▶ _Provided text_

Elapsed: 00:00:00.02
So even though the data was accessed from memory on both tests, the column store was about 4X faster. So the speed up in this admittedly very simple example was not due to the fact that the data was accessed from RAM (because both tests accessed data directly from memory).
A couple of points about this example.
1. I hope you’ll take my word for it that no trickery was performed. The data was stored in standard 8K blocks and I didn’t do anything other than what is in the terminal output.
2. Oracle generally tries to prevent full scans of objects from wiping it out large portions of the buffer cache. This is a wise choice in most systems since the sizes of many databases far exceed the amount of RAM available for caching. However, it is possible to override that behavior by declaring that a table or partition should be cached. That’s what the CACHE table attribute does.

▶ _Set task 1_
Update the Oracle column store text from the words "A couple of" through the words "table attribute does.", swapping "buffer cache" for "block buffer".
▶ _Set task 2_
In the Oracle column store text, what size were the blocks that the data was stored in?

▶ _Stored records_

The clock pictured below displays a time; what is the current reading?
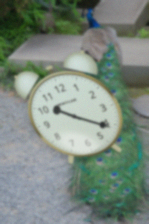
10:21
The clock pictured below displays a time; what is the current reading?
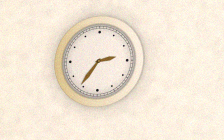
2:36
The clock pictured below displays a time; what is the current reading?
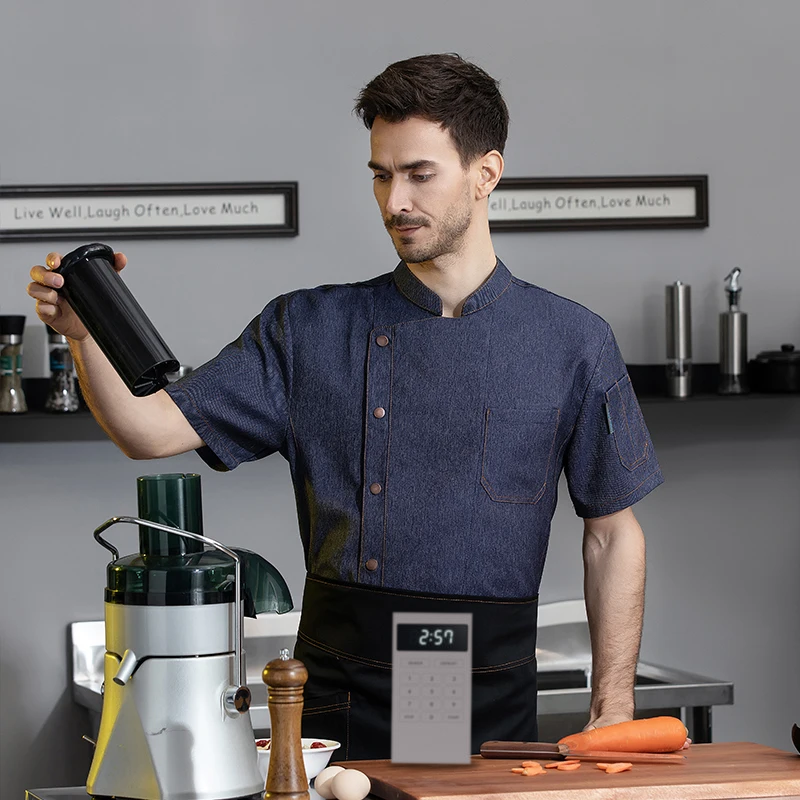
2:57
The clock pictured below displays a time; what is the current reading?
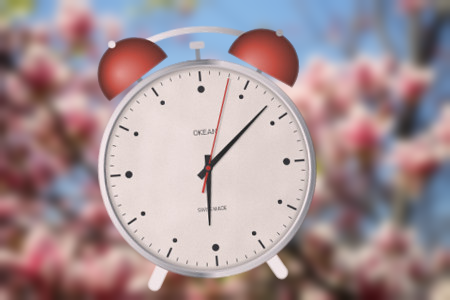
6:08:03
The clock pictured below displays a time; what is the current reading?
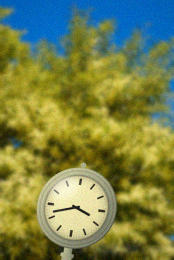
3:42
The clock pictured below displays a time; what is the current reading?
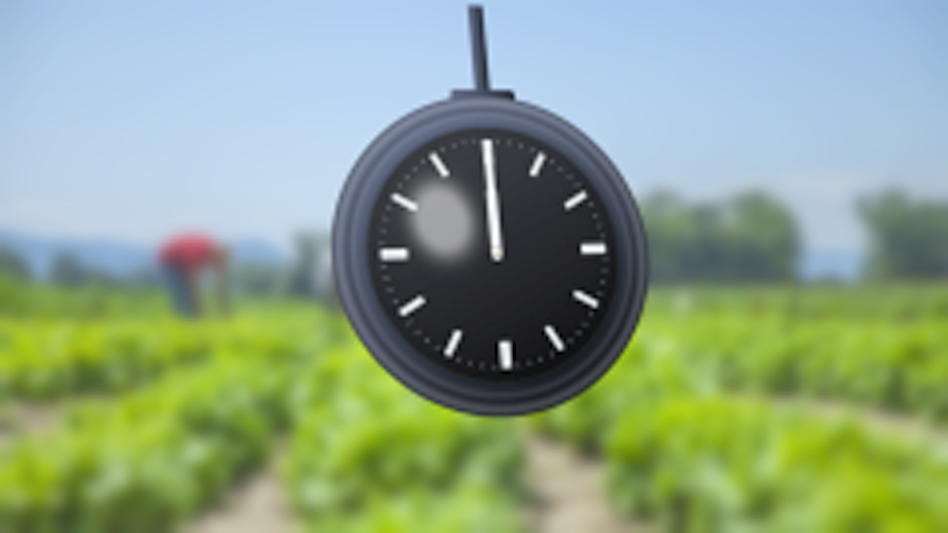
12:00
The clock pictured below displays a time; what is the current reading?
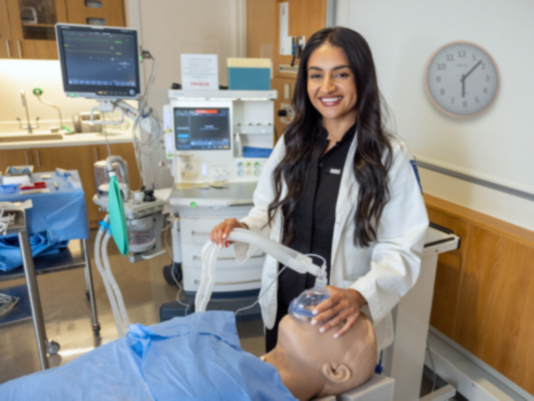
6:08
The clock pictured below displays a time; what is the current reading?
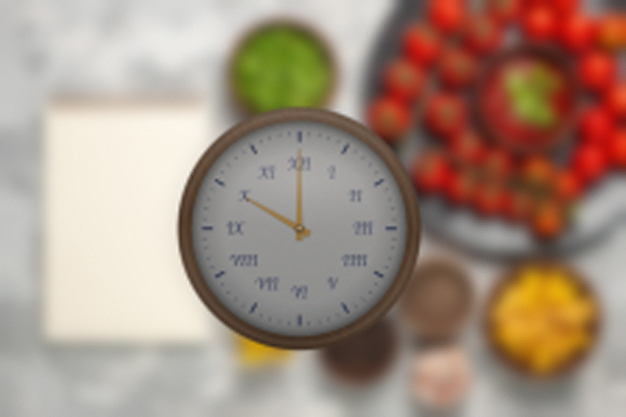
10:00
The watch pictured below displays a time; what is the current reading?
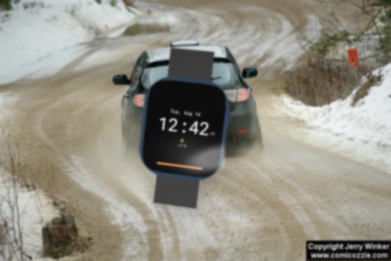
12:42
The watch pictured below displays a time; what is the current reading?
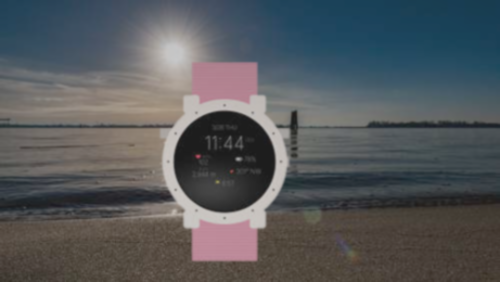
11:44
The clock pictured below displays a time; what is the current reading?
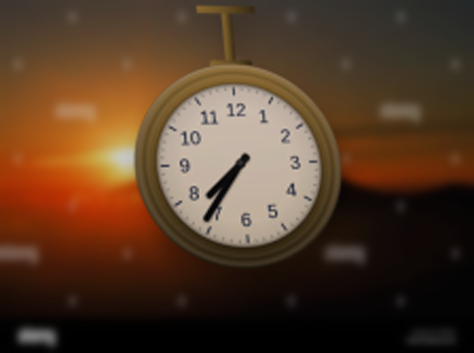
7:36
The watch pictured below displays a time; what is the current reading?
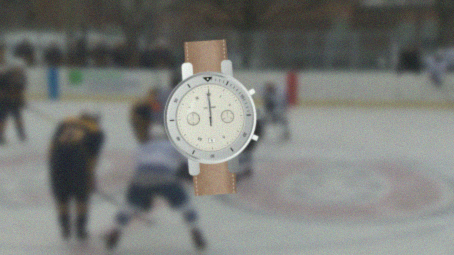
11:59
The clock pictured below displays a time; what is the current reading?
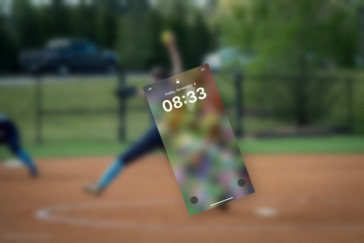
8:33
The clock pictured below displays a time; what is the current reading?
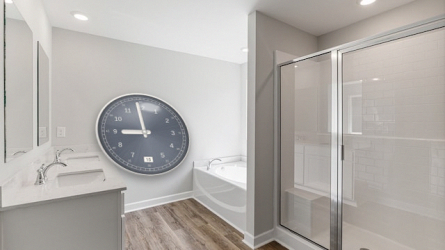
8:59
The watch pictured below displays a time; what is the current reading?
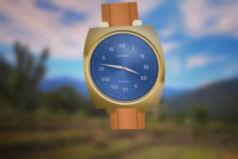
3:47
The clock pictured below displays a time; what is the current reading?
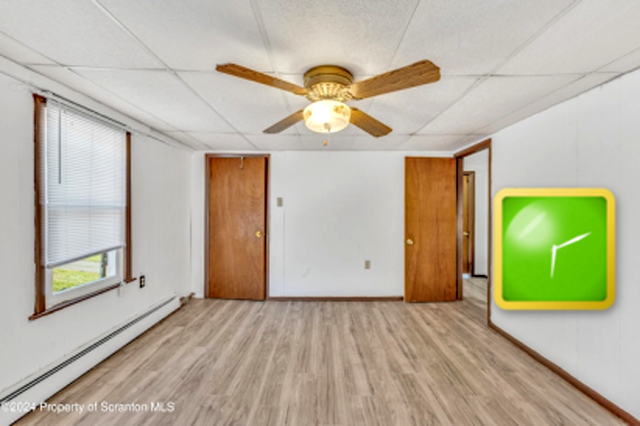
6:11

▶ _Written answer 1_
A couple of points about this example.
1. I hope you’ll take my word for it that no trickery was performed. The data was stored in standard 8K blocks and I didn’t do anything other than what is in the terminal output.
2. Oracle generally tries to prevent full scans of objects from wiping it out large portions of the block buffer. This is a wise choice in most systems since the sizes of many databases far exceed the amount of RAM available for caching. However, it is possible to override that behavior by declaring that a table or partition should be cached. That’s what the CACHE table attribute does.

▶ _Written answer 2_
Standard 8K blocks.